Eye Movements during Free Viewing to Maximize Scene Understanding

Poster Presentation 53.411: Tuesday, May 21, 2024, 8:30 am – 12:30 pm, Pavilion
Session: Eye Movements: Natural world and VR

Shravan Murlidaran1 (), Miguel P Eckstein2; 1University of California Santa Barbara

Introduction: The extent to which eye movements during free-viewing of scenes are influenced by low-level saliency (Parkhurst et.al 2002, Harel et al. 2007, Koehler et al. 2014), local semantic meaningfulness (Henderson et al., 2017, Peacock et al., 2019), or other processes is debated. Here, we hypothesize that during free-viewing, humans direct their eyes to regions that maximize scene understanding rather than locally salient or meaningful regions. Methods: For each image (n=36) we created a scene understanding map (SUM) that assesses the contribution of individual objects to observers’ (n=110) scene descriptions (global understanding of the scene) by digitally removing each object from the image and having eighteen raters evaluate the similarity of descriptions to manipulated and original images. We compared the predictions from SUM and other models like saliency (Graph-Based Visual Saliency), DeepGaze, and local meaningfulness to human (n=50 per task) fixations during free-viewing (FV) and scene-description (SD) tasks. Images were presented for 2 seconds while eye position was measured.
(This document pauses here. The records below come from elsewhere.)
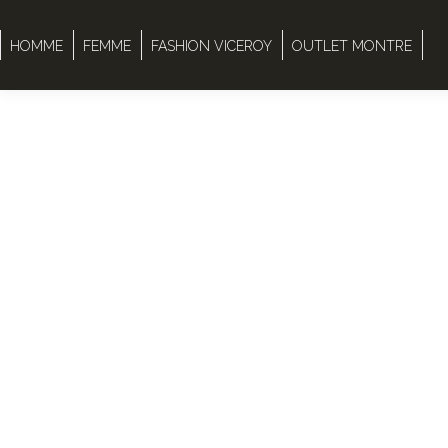
HOMME
FEMME
FASHION VICEROY
OUTLET MONTRE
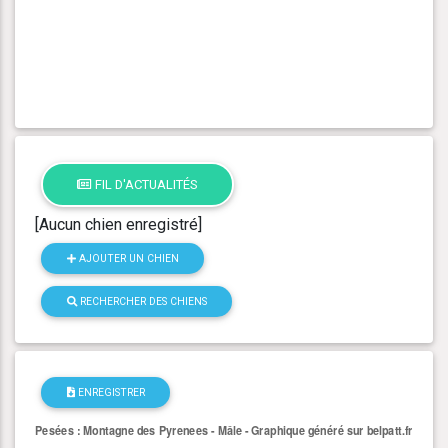
FIL D'ACTUALITÉS
[Aucun chien enregistré]
AJOUTER UN CHIEN
RECHERCHER DES CHIENS
ENREGISTRER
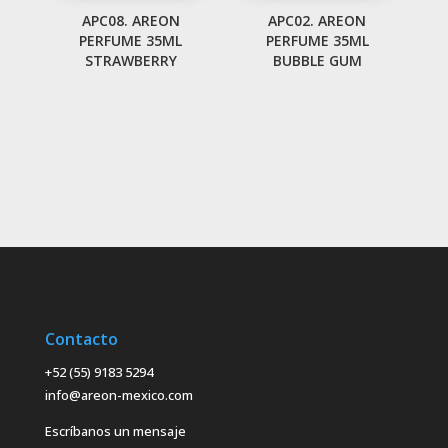
APC08. AREON
APC02. AREON
PERFUME 35ML
PERFUME 35ML
STRAWBERRY
BUBBLE GUM
Contacto
+52 (55) 9183 5294
info@areon-mexico.com
Escríbanos un mensaje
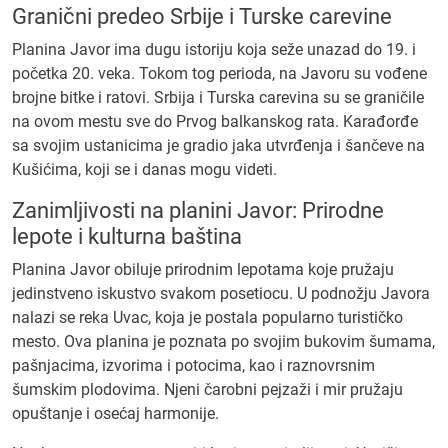
Granični predeo Srbije i Turske carevine
Planina Javor ima dugu istoriju koja seže unazad do 19. i
početka 20. veka. Tokom tog perioda, na Javoru su vođene
brojne bitke i ratovi. Srbija i Turska carevina su se graničile
na ovom mestu sve do Prvog balkanskog rata. Karađorđe
sa svojim ustanicima je gradio jaka utvrđenja i šančeve na
Kušićima, koji se i danas mogu videti.
Zanimljivosti na planini Javor: Prirodne
lepote i kulturna baština
Planina Javor obiluje prirodnim lepotama koje pružaju
jedinstveno iskustvo svakom posetiocu. U podnožju Javora
nalazi se reka Uvac, koja je postala popularno turističko
mesto. Ova planina je poznata po svojim bukovim šumama,
pašnjacima, izvorima i potocima, kao i raznovrsnim
šumskim plodovima. Njeni čarobni pejzaži i mir pružaju
opuštanje i osećaj harmonije.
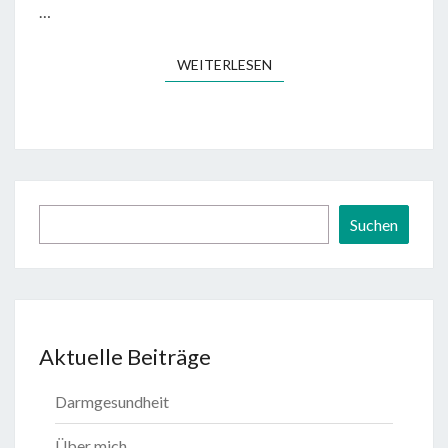
…
WEITERLESEN
WEITERLESEN
Suchen
Suchen
Aktuelle Beiträge
Darmgesundheit
Über mich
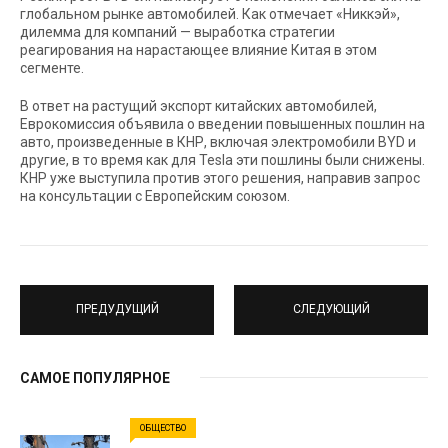
глобальном рынке автомобилей. Как отмечает «Никкэй»,
дилемма для компаний — выработка стратегии
реагирования на нарастающее влияние Китая в этом
сегменте.
В ответ на растущий экспорт китайских автомобилей,
Еврокомиссия объявила о введении повышенных пошлин на
авто, произведенные в КНР, включая электромобили BYD и
другие, в то время как для Tesla эти пошлины были снижены.
КНР уже выступила против этого решения, направив запрос
на консультации с Европейским союзом.
ПРЕДУДУЩИЙ
СЛЕДУЮЩИЙ
САМОЕ ПОПУЛЯРНОЕ
ОБЩЕСТВО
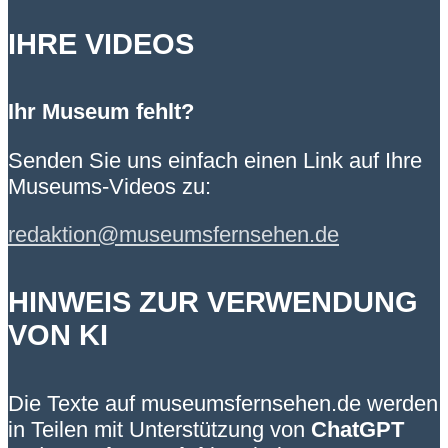
IHRE VIDEOS
Ihr Museum fehlt?
Senden Sie uns einfach einen Link auf Ihre
Museums-Videos zu:
redaktion@museumsfernsehen.de
HINWEIS ZUR VERWENDUNG
VON KI
Die Texte auf museumsfernsehen.de werden
in Teilen mit Unterstützung von
ChatGPT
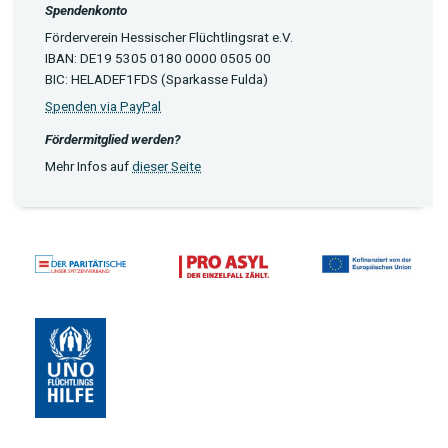
Spendenkonto
Förderverein Hessischer Flüchtlingsrat e.V.
IBAN: DE19 5305 0180 0000 0505 00
BIC: HELADEF1FDS (Sparkasse Fulda)
Spenden via PayPal
Fördermitglied werden?
Mehr Infos auf
dieser Seite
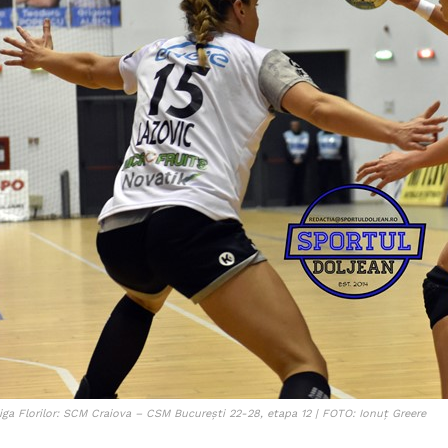
iga Florilor: SCM Craiova – CSM București 22-28, etapa 12 | FOTO: Ionuț Greere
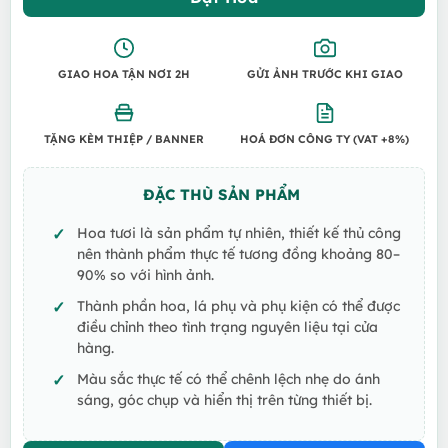
GIAO HOA TẬN NƠI 2H
GỬI ẢNH TRƯỚC KHI GIAO
TẶNG KÈM THIỆP / BANNER
HOÁ ĐƠN CÔNG TY (VAT +8%)
ĐẶC THÙ SẢN PHẨM
Hoa tươi là sản phẩm tự nhiên, thiết kế thủ công
nên thành phẩm thực tế tương đồng khoảng 80–
90% so với hình ảnh.
Thành phần hoa, lá phụ và phụ kiện có thể được
điều chỉnh theo tình trạng nguyên liệu tại cửa
hàng.
Màu sắc thực tế có thể chênh lệch nhẹ do ánh
sáng, góc chụp và hiển thị trên từng thiết bị.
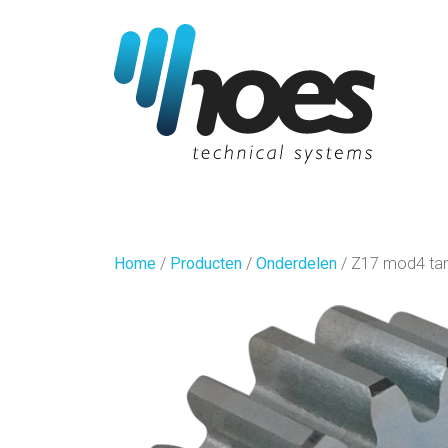
Home
/
Producten
/
Onderdelen
/
Z17 mod4 ta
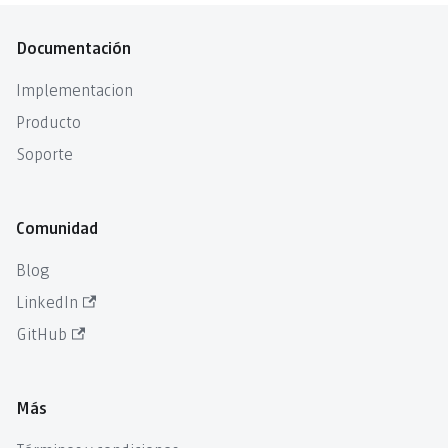
Documentación
Implementacion
Producto
Soporte
Comunidad
Blog
LinkedIn
GitHub
Más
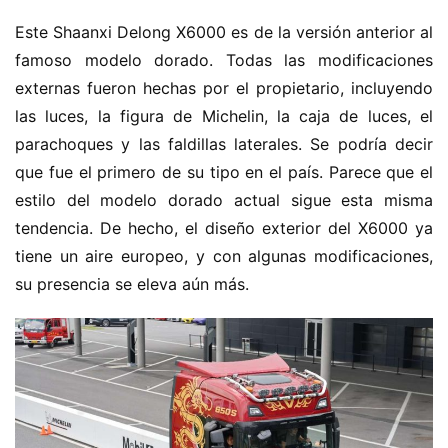
Este Shaanxi Delong X6000 es de la versión anterior al 
famoso modelo dorado. Todas las modificaciones 
externas fueron hechas por el propietario, incluyendo 
las luces, la figura de Michelin, la caja de luces, el 
parachoques y las faldillas laterales. Se podría decir 
que fue el primero de su tipo en el país. Parece que el 
estilo del modelo dorado actual sigue esta misma 
tendencia. De hecho, el diseño exterior del X6000 ya 
tiene un aire europeo, y con algunas modificaciones, 
su presencia se eleva aún más.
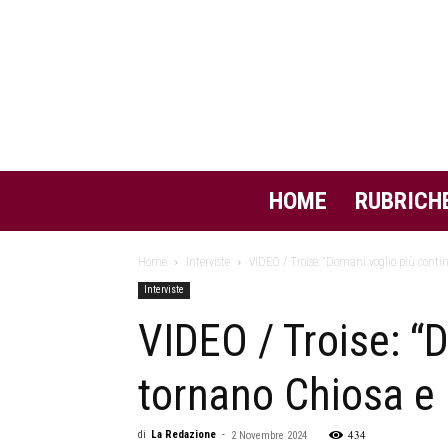
HOME
RUBRICH
Home
Interviste
VIDEO / Troise: “Domani voglio più continu
Interviste
VIDEO / Troise: “D
tornano Chiosa e 
434
di
La Redazione
-
2 Novembre 2024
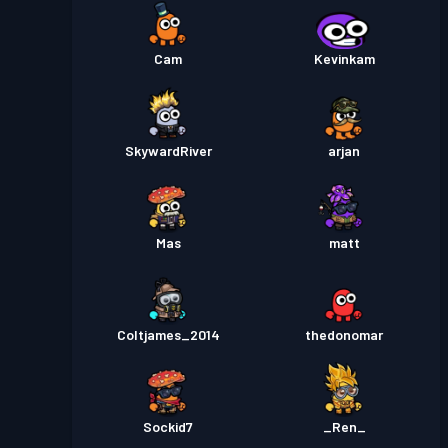
Cam
Kevinkam
SkywardRiver
arjan
Mas
matt
Coltjames_2014
thedonomar
Sockid7
_Ren_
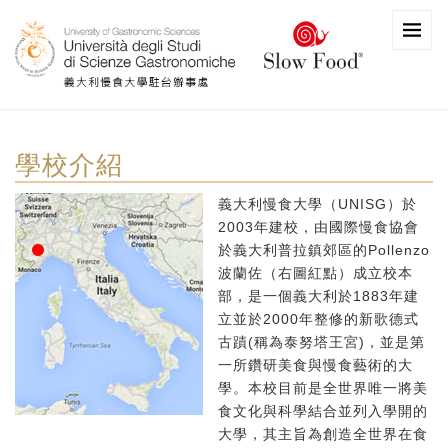
學校介紹
義大利慢食大學（UNISG）於
2003年建校，由國際慢食協會
於義大利普拉鎮郊區的Pollenzo
波蘭佐（右圖紅點）成立校本
部，是一個義大利於1883年建
立並於2000年整修的新歌德式
古蹟(稱為泰努塔王宮)，並是第
一所鑽研美食與慢食藝術的大
學。本校目前是全世界唯一將美
食文化與科學結合並列入學開的
大學，其主旨為創造全世界在食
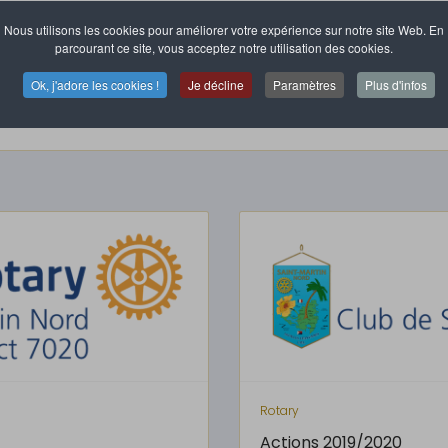
Nous utilisons les cookies pour améliorer votre expérience sur notre site Web. En
parcourant ce site, vous acceptez notre utilisation des cookies.
Ok, j'adore les cookies !
Je décline
Paramètres
Plus d'infos
Rotary
Actions 2019/2020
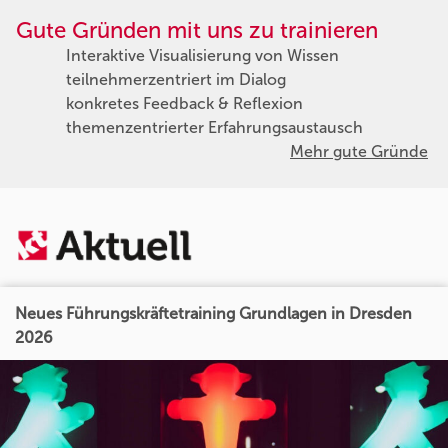
Gute Gründen mit uns zu trainieren
Interaktive Visualisierung von Wissen
teilnehmerzentriert im Dialog
konkretes Feedback & Reflexion
themenzentrierter Erfahrungsaustausch
Mehr gute Gründe
Neues Führungskräftetraining Grundlagen in Dresden
2026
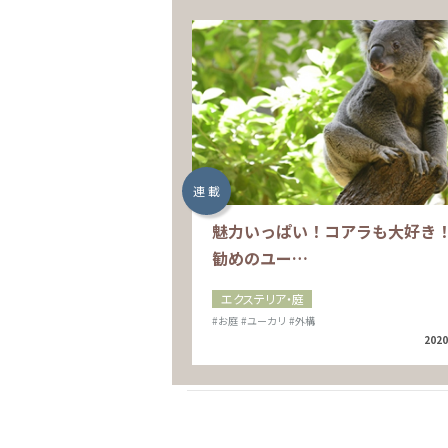
連 載
魅力いっぱい！コアラも大好き
勧めのユー…
エクステリア・庭
#お庭
#ユーカリ
#外構
2020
Results: In both the scene description (SD) task and free viewing (FV) tasks, fixations to the regions most critical to scene understanding (top-highest region in SUM) were significantly higher than those to the top predictions of DeepGaze (pSD=0.0035,pFV=0.0025, with a significant difference starting with the 6th fixation, (pSD=0.013,pFV=0.044)), local meaningfulness (pSD=0.00001, pFV<0.00001, with a significant difference starting with the 4th and 3rd fixation (pSD=0.003, pFV=0.019)) and GBVS saliency(pSD<0.00001, pFV<0.00001, with a significant difference starting with the 4th fixation (pSD=0.037, pFV=0.007)) models. Conclusions: Our findings suggest that during free-viewing, humans do not execute eye movements to low-level saliency or locally meaningful regions but to image regions that maximize the global understanding of the scene.